Stored items from a collection:
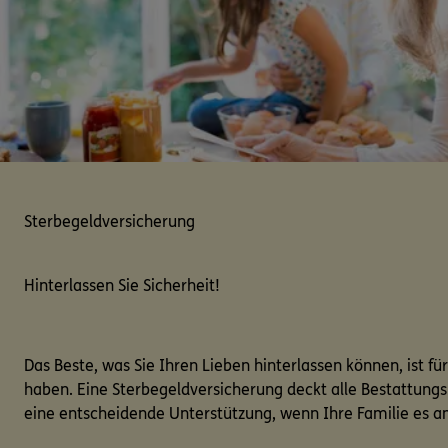
Sterbegeldversicherung
Hinterlassen Sie Sicherheit!
Das Beste, was Sie Ihren Lieben hinterlassen können, ist für
haben. Eine Sterbegeldversicherung deckt alle Bestattungsk
eine entscheidende Unterstützung, wenn Ihre Familie es a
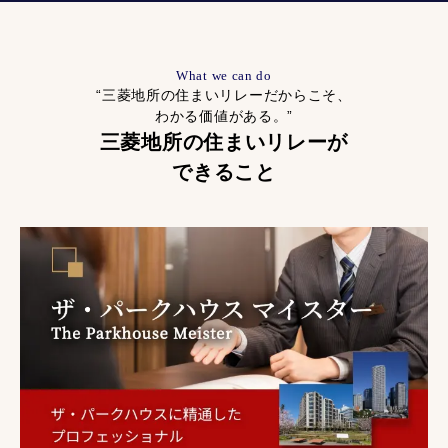
What we can do
“三菱地所の住まいリレーだからこそ、
わかる価値がある。”
三菱地所の住まいリレーが
できること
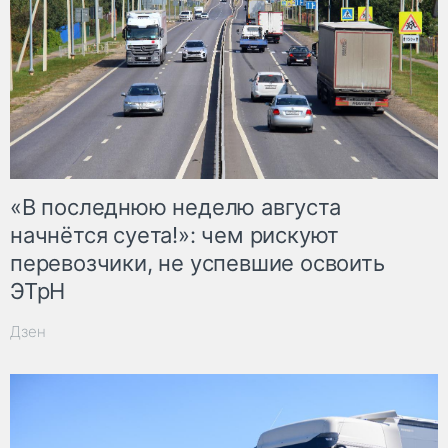
«В последнюю неделю августа
начнётся суета!»: чем рискуют
перевозчики, не успевшие освоить
ЭТрН
Дзен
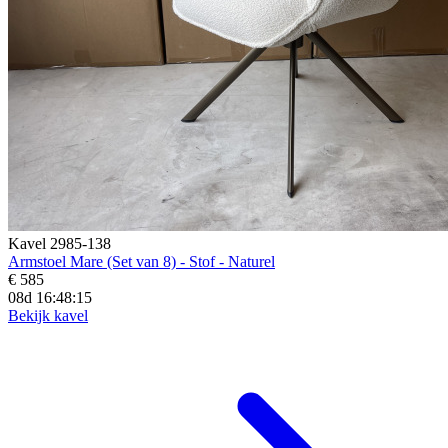
Kavel 2985-138
Armstoel Mare (Set van 8) - Stof - Naturel
€ 585
08d 16:48:13
Bekijk kavel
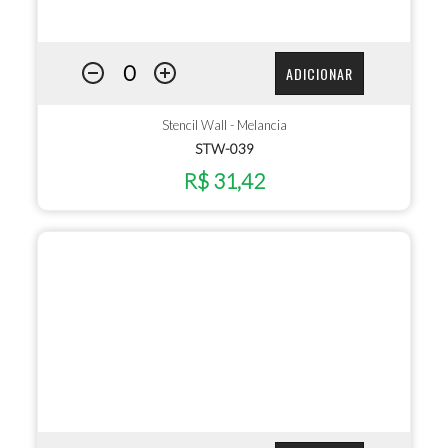
ADICIONAR
Stencil Wall - Melancia
STW-039
R$ 31,42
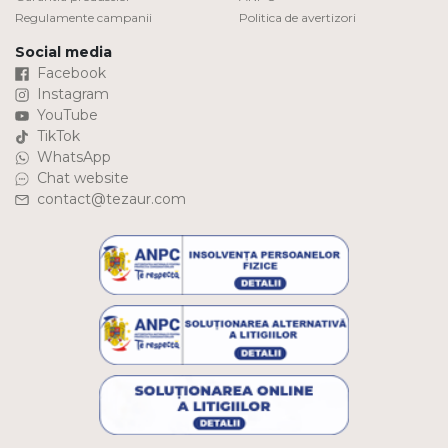
Regulamente campanii
Politica de avertizori
Social media
Facebook
Instagram
YouTube
TikTok
WhatsApp
Chat website
contact@tezaur.com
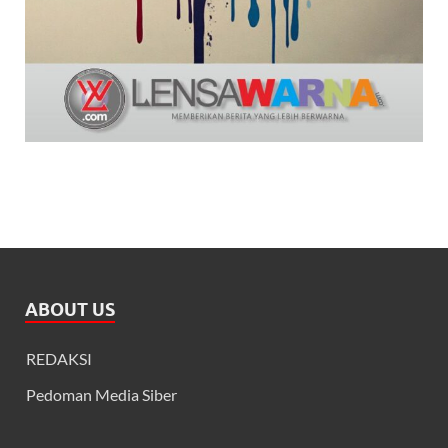
ABOUT US
REDAKSI
Pedoman Media Siber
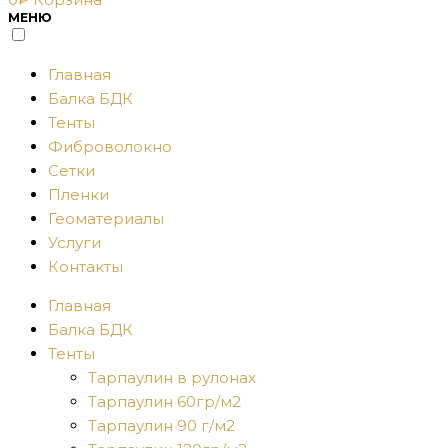
МЕНЮ
Главная
Балка БДК
Тенты
Фиброволокно
Сетки
Пленки
Геоматериалы
Услуги
Контакты
Главная
Балка БДК
Тенты
Тарпаулин в рулонах
Тарпаулин 60гр/м2
Тарпаулин 90 г/м2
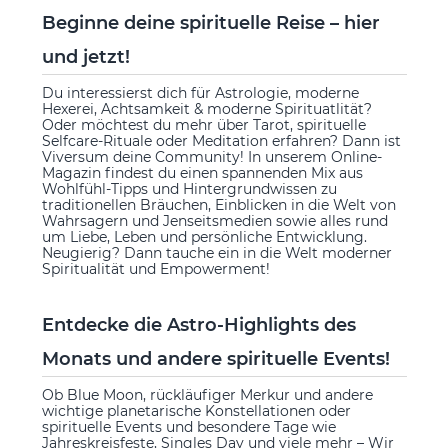
Beginne deine spirituelle Reise – hier
und jetzt!
Du interessierst dich für Astrologie, moderne
Hexerei, Achtsamkeit & moderne Spirituatlität?
Oder möchtest du mehr über Tarot, spirituelle
Selfcare-Rituale oder Meditation erfahren? Dann ist
Viversum deine Community! In unserem Online-
Magazin findest du einen spannenden Mix aus
Wohlfühl-Tipps und Hintergrundwissen zu
traditionellen Bräuchen, Einblicken in die Welt von
Wahrsagern und Jenseitsmedien sowie alles rund
um Liebe, Leben und persönliche Entwicklung.
Neugierig? Dann tauche ein in die Welt moderner
Spiritualität und Empowerment!
Entdecke die Astro-Highlights des
Monats und andere spirituelle Events!
Ob Blue Moon, rückläufiger Merkur und andere
wichtige planetarische Konstellationen oder
spirituelle Events und besondere Tage wie
Jahreskreisfeste, Singles Day und viele mehr – Wir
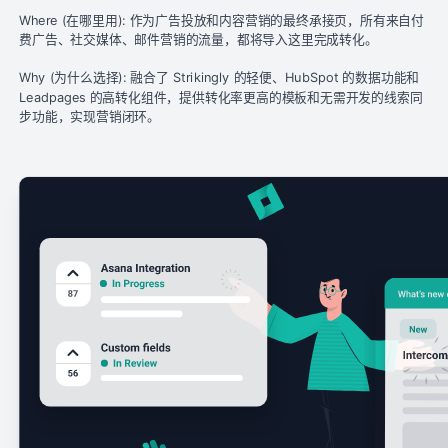
Where (在哪里用): 作为广告投放和内容营销的最终承接页，所有来自付
费广告、社交媒体、邮件营销的流量，都将导入这里完成转化。
Why (为什么选择): 融合了 Strikingly 的轻便、HubSpot 的数据功能和
Leadpages 的高转化组件，提供转化率更高的模板和无需开发的线索同
步功能，实现营销闭环。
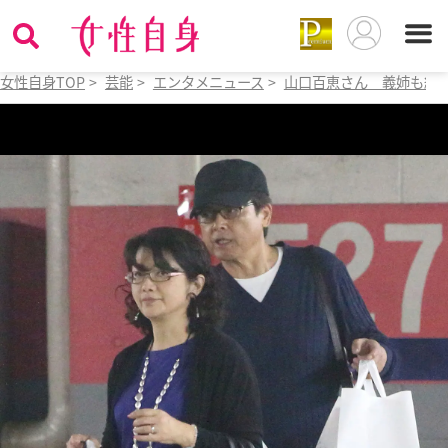
女性自身TOP
>
芸能
>
エンタメニュース
>
山口百恵さん 義姉も絶賛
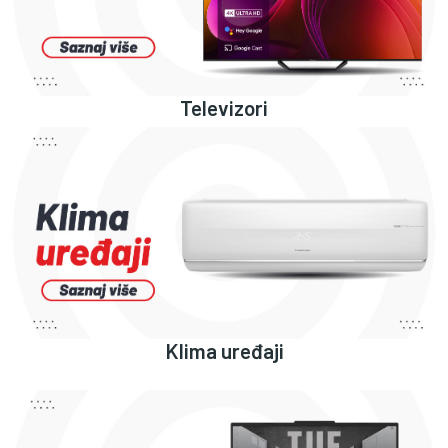
Televizori
Klima uređaji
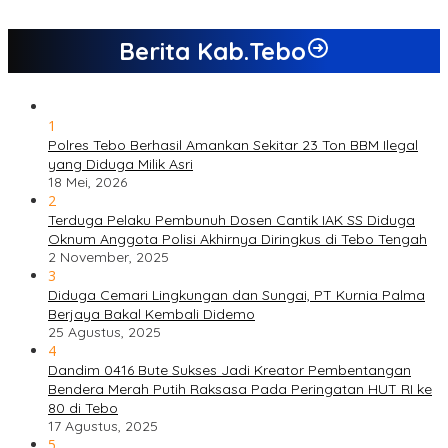
Berita Kab.Tebo
1
Polres Tebo Berhasil Amankan Sekitar 23 Ton BBM Ilegal
yang Diduga Milik Asri
18 Mei, 2026
2
Terduga Pelaku Pembunuh Dosen Cantik IAK SS Diduga
Oknum Anggota Polisi Akhirnya Diringkus di Tebo Tengah
2 November, 2025
3
Diduga Cemari Lingkungan dan Sungai, PT Kurnia Palma
Berjaya Bakal Kembali Didemo
25 Agustus, 2025
4
Dandim 0416 Bute Sukses Jadi Kreator Pembentangan
Bendera Merah Putih Raksasa Pada Peringatan HUT RI ke
80 di Tebo
17 Agustus, 2025
5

WORK TO BE COMPLETED: Which lines in the data above contain "Тарпаулин"? Show each one.

SOLUTION TO THE EXERCISE:
Тарпаулин в рулонах
Тарпаулин 60гр/м2
Тарпаулин 90 г/м2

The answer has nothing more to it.